Work order -
Your task is to set down the line containing "Certificate: TS16949,ISO* OEM/ODM SUPPILER" and every later line of the entries, word for word, including the last.

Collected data
━━━━━━

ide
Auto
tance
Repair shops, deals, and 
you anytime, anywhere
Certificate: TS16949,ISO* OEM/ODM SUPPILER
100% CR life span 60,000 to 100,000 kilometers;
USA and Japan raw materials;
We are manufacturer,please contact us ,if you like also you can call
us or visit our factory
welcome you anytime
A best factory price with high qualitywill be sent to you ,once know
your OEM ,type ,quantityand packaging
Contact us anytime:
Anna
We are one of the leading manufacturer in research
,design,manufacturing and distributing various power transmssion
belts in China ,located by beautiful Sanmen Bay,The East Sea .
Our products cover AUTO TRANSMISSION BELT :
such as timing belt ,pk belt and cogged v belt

━━━━━━

Task result -
Certificate: TS16949,ISO* OEM/ODM SUPPILER
100% CR life span 60,000 to 100,000 kilometers;
USA and Japan raw materials;
We are manufacturer,please contact us ,if you like also you can call
us or visit our factory
welcome you anytime
A best factory price with high qualitywill be sent to you ,once know
your OEM ,type ,quantityand packaging
Contact us anytime:
Anna
We are one of the leading manufacturer in research
,design,manufacturing and distributing various power transmssion
belts in China ,located by beautiful Sanmen Bay,The East Sea .
Our products cover AUTO TRANSMISSION BELT :
such as timing belt ,pk belt and cogged v belt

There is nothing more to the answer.